7. The type of ground truth used

• Reference Standard Comparison: For a physiological monitor, the ground truth would typically be established using a highly accurate reference standard device or method. For example, for pulse oximetry (SpO2), this could involve fractional arterial oxygen saturation measured from blood gas analysis. For ECG, IBP, and NIBP, it would be comparison to clinically accepted reference monitoring devices. The summary directly states, "demonstrate equivalency to the predicate device," implying the predicate device or its established performance characteristics served as a key reference for comparison.

8. The sample size for the training set

• Not applicable/Not provided.
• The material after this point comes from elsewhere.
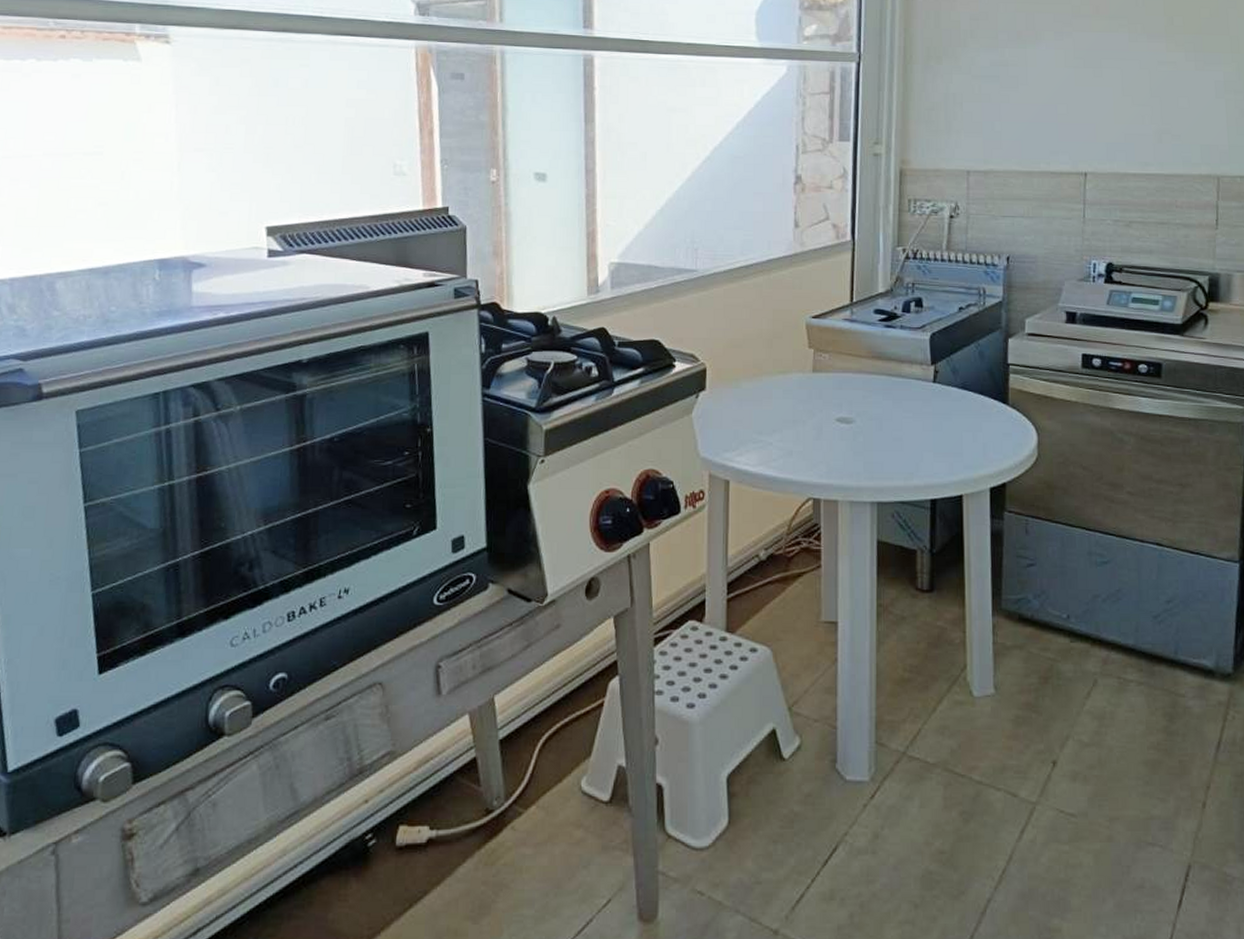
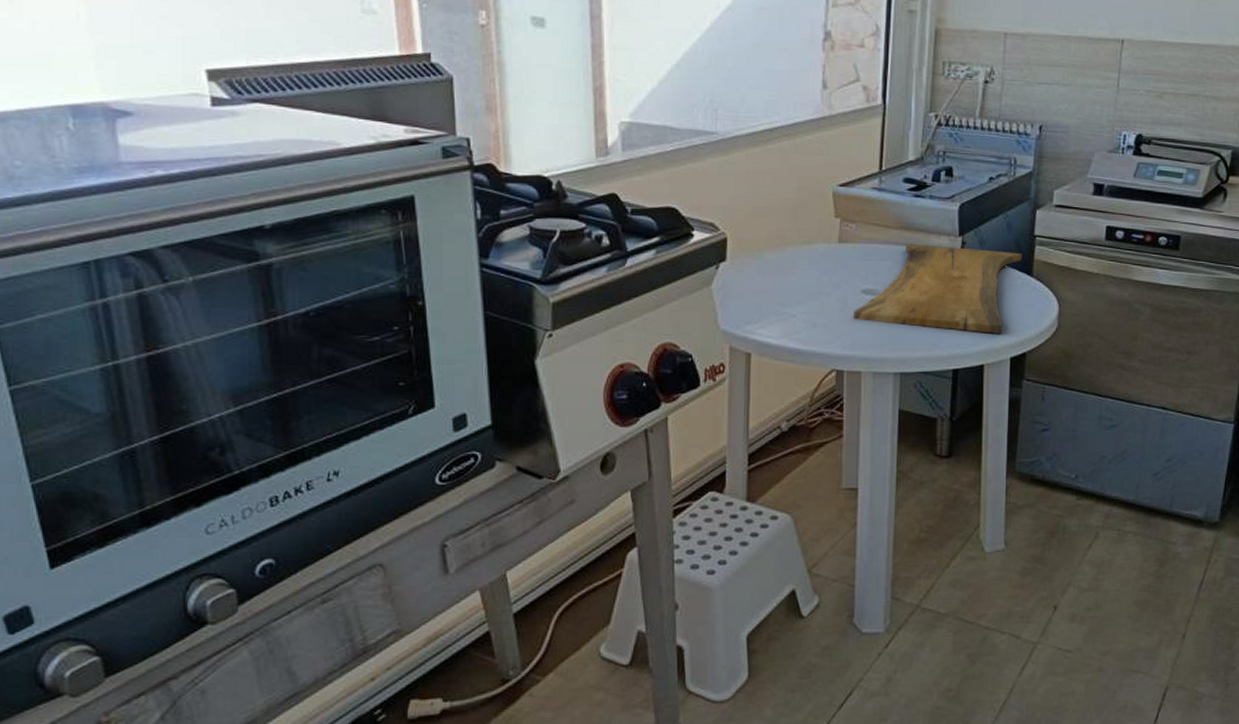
cutting board: none [828,373,997,463] -> present [852,244,1023,334]

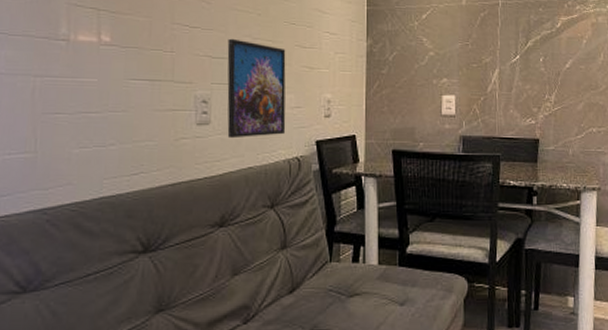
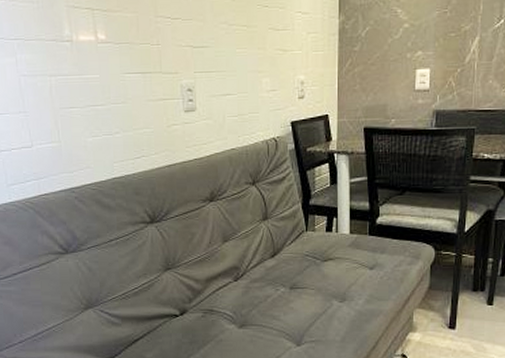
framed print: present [227,38,286,139] -> none [206,26,263,123]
This device is a physiological monitor, not an AI/ML algorithm that undergoes a distinct "training" phase with a dataset. Its development would involve engineering design, calibration, and validation, rather than machine learning training.

9. How the ground truth for the training set was established

• Not applicable. As a traditional medical device (non-AI/ML), the concept of a "training set ground truth" does not apply in the described context. The device's accuracy would be established through engineering specifications, calibration against known standards, and clinical validation studies using reference methods.